Sohail was initially an Urdu short story writer who made his home in London where he lived for four decades. Working at numerous odd jobs to earn a meagre living, he attended evening classes at St. Martin’s School of Art, where his efforts were strongly encouraged by his teachers. Working at numerous odd jobs, he focused on painting and exhibited his work at weekends with other artists at Hyde Park.

According to Sohail, a palmist once read his hand and told him he would acquire fame at the age of 60; the rest is history. He was discovered by gallery directors in London, and his drawings were acquired by the British Museum. He travelled, was exhibited in the US and Scandinavia, and in Pakistan, his work became a popular feature of the Indus Gallery, with Ali Imam taking a proprietorial interest.

Celebrity palled after a time and he missed the carefree life of the Hyde Park painters. When Khan had lived his long life to the full, the artist decided to settle in Karachi, where he now lives quietly writing his surreal stories and painting his vision of the world.

Now showing his latest work at Chawkandi Art, Sohail was beaming. “It has taken me forty years to get here,” he said, referring to the gallery, and delighted by the ambience and professional handling of his work. The collection of 27 paintings on show rendered in oil on canvas and watercolour on paper is the result of two years’ work and each piece is quintessentially Sohail.

He retains his unique handling of the media while maintaining the symbolism and potency we have come to expect from the artist. In these paintings he has moved away from the small, gothic miniature style of previous shows. Working on larger surfaces, he refers to the earlier work by appearing to focusing on certain aspects.

One finds the fearsome, gargoyle-like faces suffused with suffering; mood changing idyllic, three-dimensional fantasies of beautiful lands where birds and animals reign supreme; and portraits that act as surfaces for his distinctive material qualities.
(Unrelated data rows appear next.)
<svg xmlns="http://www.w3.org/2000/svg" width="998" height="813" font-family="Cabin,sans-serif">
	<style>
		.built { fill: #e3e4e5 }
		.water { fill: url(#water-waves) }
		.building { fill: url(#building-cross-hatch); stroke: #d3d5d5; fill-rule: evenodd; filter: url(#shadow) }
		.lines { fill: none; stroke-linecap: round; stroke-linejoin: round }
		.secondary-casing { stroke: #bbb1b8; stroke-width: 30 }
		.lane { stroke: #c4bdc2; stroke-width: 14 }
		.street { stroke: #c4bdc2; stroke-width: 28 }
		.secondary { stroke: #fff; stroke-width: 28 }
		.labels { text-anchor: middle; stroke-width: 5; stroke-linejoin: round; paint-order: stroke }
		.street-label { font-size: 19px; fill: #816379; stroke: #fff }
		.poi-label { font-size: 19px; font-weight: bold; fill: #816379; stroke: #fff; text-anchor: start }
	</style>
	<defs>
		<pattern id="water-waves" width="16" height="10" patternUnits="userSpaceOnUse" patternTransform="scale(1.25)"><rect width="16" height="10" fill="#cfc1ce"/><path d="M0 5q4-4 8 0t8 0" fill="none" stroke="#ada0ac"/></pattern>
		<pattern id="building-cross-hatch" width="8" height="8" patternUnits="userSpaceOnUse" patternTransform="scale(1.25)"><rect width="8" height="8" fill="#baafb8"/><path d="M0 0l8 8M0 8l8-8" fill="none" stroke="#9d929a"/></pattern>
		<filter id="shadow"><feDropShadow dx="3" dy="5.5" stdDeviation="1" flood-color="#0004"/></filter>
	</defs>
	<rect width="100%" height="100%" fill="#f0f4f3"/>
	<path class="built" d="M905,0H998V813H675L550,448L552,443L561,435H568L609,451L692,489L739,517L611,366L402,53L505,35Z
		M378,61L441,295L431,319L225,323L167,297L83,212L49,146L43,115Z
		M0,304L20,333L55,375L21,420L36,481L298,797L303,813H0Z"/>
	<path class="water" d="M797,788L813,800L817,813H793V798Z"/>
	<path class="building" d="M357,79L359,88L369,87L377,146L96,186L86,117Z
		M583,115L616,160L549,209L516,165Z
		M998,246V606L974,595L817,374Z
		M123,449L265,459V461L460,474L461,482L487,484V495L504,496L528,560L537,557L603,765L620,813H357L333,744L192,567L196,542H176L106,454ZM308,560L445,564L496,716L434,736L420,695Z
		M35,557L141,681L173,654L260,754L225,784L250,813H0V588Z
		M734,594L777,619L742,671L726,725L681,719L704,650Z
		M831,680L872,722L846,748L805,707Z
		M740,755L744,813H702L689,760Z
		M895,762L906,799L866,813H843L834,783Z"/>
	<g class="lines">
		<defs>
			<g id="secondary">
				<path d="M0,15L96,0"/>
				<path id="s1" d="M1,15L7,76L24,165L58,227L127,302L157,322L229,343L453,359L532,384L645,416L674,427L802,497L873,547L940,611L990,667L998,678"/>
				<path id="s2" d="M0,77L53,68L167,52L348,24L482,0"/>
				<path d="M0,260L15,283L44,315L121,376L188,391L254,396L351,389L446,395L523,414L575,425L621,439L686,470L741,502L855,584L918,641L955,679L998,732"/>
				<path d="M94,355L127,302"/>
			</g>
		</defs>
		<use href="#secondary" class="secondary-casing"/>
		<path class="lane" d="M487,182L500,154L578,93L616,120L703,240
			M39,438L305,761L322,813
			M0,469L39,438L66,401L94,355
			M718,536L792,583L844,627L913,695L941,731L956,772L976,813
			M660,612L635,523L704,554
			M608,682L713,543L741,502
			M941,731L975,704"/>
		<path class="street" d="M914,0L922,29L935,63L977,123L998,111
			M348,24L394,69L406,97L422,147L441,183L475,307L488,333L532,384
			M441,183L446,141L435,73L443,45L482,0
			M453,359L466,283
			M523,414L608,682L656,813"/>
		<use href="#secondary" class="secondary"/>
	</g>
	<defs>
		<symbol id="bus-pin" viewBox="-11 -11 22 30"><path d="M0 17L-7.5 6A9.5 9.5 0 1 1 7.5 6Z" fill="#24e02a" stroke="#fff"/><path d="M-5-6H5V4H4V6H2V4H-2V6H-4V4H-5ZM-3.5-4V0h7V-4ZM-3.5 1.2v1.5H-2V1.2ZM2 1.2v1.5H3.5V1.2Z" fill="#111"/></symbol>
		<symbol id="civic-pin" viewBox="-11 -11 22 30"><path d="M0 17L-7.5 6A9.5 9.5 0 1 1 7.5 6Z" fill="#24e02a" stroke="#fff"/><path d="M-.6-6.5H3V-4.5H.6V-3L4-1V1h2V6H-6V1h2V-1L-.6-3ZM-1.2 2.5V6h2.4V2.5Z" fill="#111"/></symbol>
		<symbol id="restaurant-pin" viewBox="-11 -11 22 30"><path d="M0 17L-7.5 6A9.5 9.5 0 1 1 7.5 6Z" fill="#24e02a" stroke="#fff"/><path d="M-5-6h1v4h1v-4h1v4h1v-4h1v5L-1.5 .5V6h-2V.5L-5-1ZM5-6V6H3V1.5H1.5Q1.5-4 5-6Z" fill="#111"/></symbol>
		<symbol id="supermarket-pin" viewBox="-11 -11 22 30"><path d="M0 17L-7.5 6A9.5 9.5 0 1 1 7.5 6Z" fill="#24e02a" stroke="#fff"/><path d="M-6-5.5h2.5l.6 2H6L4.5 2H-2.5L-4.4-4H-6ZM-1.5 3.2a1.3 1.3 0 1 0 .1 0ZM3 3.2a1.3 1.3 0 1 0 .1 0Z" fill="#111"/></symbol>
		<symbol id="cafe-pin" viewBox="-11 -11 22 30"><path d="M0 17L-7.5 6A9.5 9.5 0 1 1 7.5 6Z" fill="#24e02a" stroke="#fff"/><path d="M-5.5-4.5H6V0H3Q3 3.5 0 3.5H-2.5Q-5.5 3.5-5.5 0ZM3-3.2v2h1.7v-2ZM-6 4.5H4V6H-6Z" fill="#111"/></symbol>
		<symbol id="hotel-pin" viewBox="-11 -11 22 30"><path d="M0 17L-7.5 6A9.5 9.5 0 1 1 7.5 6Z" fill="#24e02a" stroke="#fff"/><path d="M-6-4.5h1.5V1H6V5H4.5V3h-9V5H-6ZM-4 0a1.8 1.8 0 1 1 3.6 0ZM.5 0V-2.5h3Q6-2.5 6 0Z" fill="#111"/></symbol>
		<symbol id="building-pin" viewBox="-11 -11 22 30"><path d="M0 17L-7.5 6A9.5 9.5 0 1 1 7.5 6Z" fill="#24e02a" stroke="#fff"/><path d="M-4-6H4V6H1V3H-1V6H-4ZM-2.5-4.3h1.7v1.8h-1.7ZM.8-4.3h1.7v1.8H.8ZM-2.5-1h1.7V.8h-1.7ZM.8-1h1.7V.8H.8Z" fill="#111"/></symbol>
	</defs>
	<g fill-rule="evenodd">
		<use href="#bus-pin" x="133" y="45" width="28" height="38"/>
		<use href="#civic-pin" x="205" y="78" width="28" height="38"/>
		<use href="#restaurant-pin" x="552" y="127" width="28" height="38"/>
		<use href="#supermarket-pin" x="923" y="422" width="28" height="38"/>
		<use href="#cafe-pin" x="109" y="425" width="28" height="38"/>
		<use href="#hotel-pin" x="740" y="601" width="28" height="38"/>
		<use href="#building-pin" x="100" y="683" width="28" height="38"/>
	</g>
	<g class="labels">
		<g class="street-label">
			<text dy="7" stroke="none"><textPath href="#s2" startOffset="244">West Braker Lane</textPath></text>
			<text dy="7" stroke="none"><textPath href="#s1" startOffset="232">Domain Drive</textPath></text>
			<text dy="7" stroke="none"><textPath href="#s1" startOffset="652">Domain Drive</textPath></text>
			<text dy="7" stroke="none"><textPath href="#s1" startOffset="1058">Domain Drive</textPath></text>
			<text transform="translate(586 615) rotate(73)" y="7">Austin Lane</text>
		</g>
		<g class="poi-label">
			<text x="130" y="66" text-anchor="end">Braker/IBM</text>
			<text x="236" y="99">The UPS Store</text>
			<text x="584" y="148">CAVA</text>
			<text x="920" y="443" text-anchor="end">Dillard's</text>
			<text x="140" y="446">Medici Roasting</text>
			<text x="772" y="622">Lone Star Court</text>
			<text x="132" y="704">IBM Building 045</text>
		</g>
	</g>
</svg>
Words are banished, there are no titles to offer hints of the artist’s intentions, and the work speaks volumes, evoking greater force in its ambivalence.

In these, Sohail’s most recent work, one finds a primitive exoticism evoking spontaneous cross-cultural referral; here the artist plumbs the mystery of mankind’s links to nature. One finds people and animals portrayed with equal importance.

In a painting hovering on abstraction, the viewer discovers a world where nudity—a symbol of innocence—is acceptable in a landscape where giant fish, winged creatures and man-sized creatures exist peacefully without fear. Sohail’s paintings are a reminder of a fact of life we had possibly forgotten until recent times: that nature is supreme and we cannot take its most ordinary aspects for granted.